PROMPT — Nothing should be left out: repeat all the data exactly.

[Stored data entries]
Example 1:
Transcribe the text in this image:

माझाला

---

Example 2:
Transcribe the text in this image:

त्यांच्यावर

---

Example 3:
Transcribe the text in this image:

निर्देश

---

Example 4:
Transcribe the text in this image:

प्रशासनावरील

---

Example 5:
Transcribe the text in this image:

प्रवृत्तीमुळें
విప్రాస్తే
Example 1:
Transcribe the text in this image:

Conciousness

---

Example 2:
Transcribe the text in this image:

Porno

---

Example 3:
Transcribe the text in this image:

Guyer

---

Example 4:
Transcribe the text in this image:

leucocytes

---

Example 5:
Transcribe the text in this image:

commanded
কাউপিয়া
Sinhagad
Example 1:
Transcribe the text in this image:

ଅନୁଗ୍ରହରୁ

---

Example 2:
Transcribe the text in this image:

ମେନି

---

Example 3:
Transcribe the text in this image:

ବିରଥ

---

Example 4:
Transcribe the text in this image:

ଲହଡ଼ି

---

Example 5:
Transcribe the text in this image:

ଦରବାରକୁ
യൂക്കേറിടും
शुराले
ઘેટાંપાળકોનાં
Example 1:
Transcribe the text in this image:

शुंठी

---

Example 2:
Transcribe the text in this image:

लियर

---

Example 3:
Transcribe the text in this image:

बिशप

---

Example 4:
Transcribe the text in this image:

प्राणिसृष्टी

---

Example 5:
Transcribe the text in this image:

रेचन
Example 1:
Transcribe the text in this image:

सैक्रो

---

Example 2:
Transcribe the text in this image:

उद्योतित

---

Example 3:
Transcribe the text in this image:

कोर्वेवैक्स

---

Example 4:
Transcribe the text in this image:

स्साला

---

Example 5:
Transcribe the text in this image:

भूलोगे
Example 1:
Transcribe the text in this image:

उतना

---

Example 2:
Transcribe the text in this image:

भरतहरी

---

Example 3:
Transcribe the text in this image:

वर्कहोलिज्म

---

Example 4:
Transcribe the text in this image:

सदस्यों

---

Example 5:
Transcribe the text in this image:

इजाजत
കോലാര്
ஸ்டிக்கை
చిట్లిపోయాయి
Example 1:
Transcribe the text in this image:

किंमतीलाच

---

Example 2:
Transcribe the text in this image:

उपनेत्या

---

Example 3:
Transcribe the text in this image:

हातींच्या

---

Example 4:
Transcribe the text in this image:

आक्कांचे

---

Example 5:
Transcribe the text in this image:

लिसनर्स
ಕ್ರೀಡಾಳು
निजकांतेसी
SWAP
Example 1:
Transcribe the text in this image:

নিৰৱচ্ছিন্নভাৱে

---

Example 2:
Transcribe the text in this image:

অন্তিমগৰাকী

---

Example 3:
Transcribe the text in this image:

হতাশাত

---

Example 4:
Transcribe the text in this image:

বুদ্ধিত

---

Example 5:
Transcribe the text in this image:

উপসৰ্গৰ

SOLVED PROBLEM —
Example 1:
Transcribe the text in this image:

माझाला

---

Example 2:
Transcribe the text in this image:

त्यांच्यावर

---

Example 3:
Transcribe the text in this image:

निर्देश

---

Example 4:
Transcribe the text in this image:

प्रशासनावरील

---

Example 5:
Transcribe the text in this image:

प्रवृत्तीमुळें
విప్రాస్తే
Example 1:
Transcribe the text in this image:

Conciousness

---

Example 2:
Transcribe the text in this image:

Porno

---

Example 3:
Transcribe the text in this image:

Guyer

---

Example 4:
Transcribe the text in this image:

leucocytes

---

Example 5:
Transcribe the text in this image:

commanded
কাউপিয়া
Sinhagad
Example 1:
Transcribe the text in this image:

ଅନୁଗ୍ରହରୁ

---

Example 2:
Transcribe the text in this image:

ମେନି

---

Example 3:
Transcribe the text in this image:

ବିରଥ

---

Example 4:
Transcribe the text in this image:

ଲହଡ଼ି

---

Example 5:
Transcribe the text in this image:

ଦରବାରକୁ
യൂക്കേറിടും
शुराले
ઘેટાંપાળકોનાં
Example 1:
Transcribe the text in this image:

शुंठी

---

Example 2:
Transcribe the text in this image:

लियर

---

Example 3:
Transcribe the text in this image:

बिशप

---

Example 4:
Transcribe the text in this image:

प्राणिसृष्टी

---

Example 5:
Transcribe the text in this image:

रेचन
Example 1:
Transcribe the text in this image:

सैक्रो

---

Example 2:
Transcribe the text in this image:

उद्योतित

---

Example 3:
Transcribe the text in this image:

कोर्वेवैक्स

---

Example 4:
Transcribe the text in this image:

स्साला

---

Example 5:
Transcribe the text in this image:

भूलोगे
Example 1:
Transcribe the text in this image:

उतना

---

Example 2:
Transcribe the text in this image:

भरतहरी

---

Example 3:
Transcribe the text in this image:

वर्कहोलिज्म

---

Example 4:
Transcribe the text in this image:

सदस्यों

---

Example 5:
Transcribe the text in this image:

इजाजत
കോലാര്
ஸ்டிக்கை
చిట్లిపోయాయి
Example 1:
Transcribe the text in this image:

किंमतीलाच

---

Example 2:
Transcribe the text in this image:

उपनेत्या

---

Example 3:
Transcribe the text in this image:

हातींच्या

---

Example 4:
Transcribe the text in this image:

आक्कांचे

---

Example 5:
Transcribe the text in this image:

लिसनर्स
ಕ್ರೀಡಾಳು
निजकांतेसी
SWAP
Example 1:
Transcribe the text in this image:

নিৰৱচ্ছিন্নভাৱে

---

Example 2:
Transcribe the text in this image:

অন্তিমগৰাকী

---

Example 3:
Transcribe the text in this image:

হতাশাত

---

Example 4:
Transcribe the text in this image:

বুদ্ধিত

---

Example 5:
Transcribe the text in this image:

উপসৰ্গৰ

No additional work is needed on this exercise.